Task prompt →
List all lines of the data containing the word "Therapy".

#### Task inputs ####

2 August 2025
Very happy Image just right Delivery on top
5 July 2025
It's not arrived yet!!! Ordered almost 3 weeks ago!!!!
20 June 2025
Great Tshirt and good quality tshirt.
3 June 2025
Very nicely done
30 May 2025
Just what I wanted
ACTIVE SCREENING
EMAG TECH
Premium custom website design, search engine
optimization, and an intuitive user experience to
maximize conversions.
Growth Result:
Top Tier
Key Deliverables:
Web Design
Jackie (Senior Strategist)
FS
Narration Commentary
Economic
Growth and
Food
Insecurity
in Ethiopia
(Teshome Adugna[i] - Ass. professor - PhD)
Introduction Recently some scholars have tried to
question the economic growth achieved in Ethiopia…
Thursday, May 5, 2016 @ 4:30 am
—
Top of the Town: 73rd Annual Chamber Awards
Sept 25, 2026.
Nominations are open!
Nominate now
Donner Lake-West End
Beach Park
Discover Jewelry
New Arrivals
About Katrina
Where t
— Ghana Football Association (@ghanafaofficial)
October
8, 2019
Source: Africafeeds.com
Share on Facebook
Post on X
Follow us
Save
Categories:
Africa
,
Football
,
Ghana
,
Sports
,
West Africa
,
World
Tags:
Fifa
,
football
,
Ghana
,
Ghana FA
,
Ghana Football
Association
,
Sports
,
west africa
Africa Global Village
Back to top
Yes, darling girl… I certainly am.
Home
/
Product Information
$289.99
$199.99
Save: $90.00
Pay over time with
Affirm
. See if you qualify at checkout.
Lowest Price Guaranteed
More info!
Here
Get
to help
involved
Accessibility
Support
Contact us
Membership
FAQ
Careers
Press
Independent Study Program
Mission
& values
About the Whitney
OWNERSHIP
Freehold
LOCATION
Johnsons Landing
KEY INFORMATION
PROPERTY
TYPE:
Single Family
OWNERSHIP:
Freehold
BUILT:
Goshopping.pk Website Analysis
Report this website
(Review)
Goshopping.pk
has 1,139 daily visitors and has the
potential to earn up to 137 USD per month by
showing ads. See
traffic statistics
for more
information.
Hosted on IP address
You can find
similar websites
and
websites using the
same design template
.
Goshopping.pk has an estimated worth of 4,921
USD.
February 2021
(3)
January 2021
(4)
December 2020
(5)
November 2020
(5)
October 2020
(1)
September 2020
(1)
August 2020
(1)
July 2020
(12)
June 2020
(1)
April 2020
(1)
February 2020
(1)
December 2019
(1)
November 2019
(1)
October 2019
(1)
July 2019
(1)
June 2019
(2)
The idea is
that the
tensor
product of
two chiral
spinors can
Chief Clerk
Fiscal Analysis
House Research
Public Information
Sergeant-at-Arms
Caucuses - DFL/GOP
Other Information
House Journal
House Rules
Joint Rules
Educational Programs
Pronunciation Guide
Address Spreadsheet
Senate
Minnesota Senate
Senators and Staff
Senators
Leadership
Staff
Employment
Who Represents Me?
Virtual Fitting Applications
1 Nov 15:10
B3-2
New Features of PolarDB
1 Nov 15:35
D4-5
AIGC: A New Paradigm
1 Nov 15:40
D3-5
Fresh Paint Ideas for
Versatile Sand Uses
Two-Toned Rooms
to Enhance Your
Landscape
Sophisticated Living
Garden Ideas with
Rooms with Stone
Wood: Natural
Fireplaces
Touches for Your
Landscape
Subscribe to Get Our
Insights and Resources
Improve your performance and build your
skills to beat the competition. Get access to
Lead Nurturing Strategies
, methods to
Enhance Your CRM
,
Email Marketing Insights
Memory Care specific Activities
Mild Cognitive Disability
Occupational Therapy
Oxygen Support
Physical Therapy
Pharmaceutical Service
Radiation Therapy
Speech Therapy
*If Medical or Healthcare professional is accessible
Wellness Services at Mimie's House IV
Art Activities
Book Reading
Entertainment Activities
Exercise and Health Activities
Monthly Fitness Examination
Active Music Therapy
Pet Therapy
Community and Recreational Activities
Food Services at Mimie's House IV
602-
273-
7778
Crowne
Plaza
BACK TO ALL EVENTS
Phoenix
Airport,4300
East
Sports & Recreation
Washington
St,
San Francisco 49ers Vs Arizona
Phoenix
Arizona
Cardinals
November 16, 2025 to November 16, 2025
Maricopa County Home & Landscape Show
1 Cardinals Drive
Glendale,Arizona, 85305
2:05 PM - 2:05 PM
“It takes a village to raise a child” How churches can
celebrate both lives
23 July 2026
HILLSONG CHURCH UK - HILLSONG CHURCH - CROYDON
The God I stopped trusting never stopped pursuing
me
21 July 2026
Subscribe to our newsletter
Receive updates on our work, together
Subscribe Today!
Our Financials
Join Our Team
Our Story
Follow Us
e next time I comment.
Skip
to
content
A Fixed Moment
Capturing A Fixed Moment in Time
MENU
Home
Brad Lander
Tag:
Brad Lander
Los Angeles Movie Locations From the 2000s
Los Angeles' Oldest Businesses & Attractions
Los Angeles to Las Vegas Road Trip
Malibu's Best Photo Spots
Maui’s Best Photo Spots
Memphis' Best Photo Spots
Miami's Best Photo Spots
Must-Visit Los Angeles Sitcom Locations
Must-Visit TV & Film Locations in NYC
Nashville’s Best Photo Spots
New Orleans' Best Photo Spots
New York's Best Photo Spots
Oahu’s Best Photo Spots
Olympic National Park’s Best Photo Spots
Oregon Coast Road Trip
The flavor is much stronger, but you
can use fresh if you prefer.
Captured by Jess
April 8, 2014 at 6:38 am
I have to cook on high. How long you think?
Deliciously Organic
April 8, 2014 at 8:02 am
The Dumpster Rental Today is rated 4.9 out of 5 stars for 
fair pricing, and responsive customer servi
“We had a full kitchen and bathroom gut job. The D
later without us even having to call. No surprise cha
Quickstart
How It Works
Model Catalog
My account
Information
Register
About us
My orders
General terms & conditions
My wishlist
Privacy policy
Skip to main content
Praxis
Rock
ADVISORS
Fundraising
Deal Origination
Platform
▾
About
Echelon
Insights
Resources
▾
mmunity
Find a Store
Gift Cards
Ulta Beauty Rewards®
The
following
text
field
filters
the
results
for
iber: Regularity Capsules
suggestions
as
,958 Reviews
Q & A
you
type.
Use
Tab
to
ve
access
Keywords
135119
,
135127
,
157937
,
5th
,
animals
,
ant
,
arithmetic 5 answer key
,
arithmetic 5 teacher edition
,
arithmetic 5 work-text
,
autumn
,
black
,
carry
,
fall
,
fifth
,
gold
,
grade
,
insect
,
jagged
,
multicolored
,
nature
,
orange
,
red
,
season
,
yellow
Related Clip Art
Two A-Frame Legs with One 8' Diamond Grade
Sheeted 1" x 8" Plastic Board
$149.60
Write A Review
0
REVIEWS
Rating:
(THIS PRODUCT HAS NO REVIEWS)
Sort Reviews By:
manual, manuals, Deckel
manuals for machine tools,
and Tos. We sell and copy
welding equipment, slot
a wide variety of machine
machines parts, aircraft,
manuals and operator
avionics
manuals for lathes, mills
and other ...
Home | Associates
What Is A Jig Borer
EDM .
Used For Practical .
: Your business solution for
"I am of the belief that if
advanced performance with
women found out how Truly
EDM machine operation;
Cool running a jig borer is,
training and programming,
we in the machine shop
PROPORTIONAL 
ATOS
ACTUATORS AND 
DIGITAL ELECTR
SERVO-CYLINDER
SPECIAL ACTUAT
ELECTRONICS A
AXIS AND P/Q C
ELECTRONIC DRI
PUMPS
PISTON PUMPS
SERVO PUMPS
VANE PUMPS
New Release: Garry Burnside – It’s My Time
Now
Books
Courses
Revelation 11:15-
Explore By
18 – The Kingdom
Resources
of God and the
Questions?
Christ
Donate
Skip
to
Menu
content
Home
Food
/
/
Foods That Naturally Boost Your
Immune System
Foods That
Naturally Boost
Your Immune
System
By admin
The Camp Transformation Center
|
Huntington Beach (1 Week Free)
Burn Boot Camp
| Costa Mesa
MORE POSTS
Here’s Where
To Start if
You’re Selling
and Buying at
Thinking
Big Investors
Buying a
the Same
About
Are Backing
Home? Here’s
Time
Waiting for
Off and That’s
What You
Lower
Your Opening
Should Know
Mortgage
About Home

####

Result →
Occupational Therapy
Physical Therapy
Radiation Therapy
Speech Therapy
Active Music Therapy
Pet Therapy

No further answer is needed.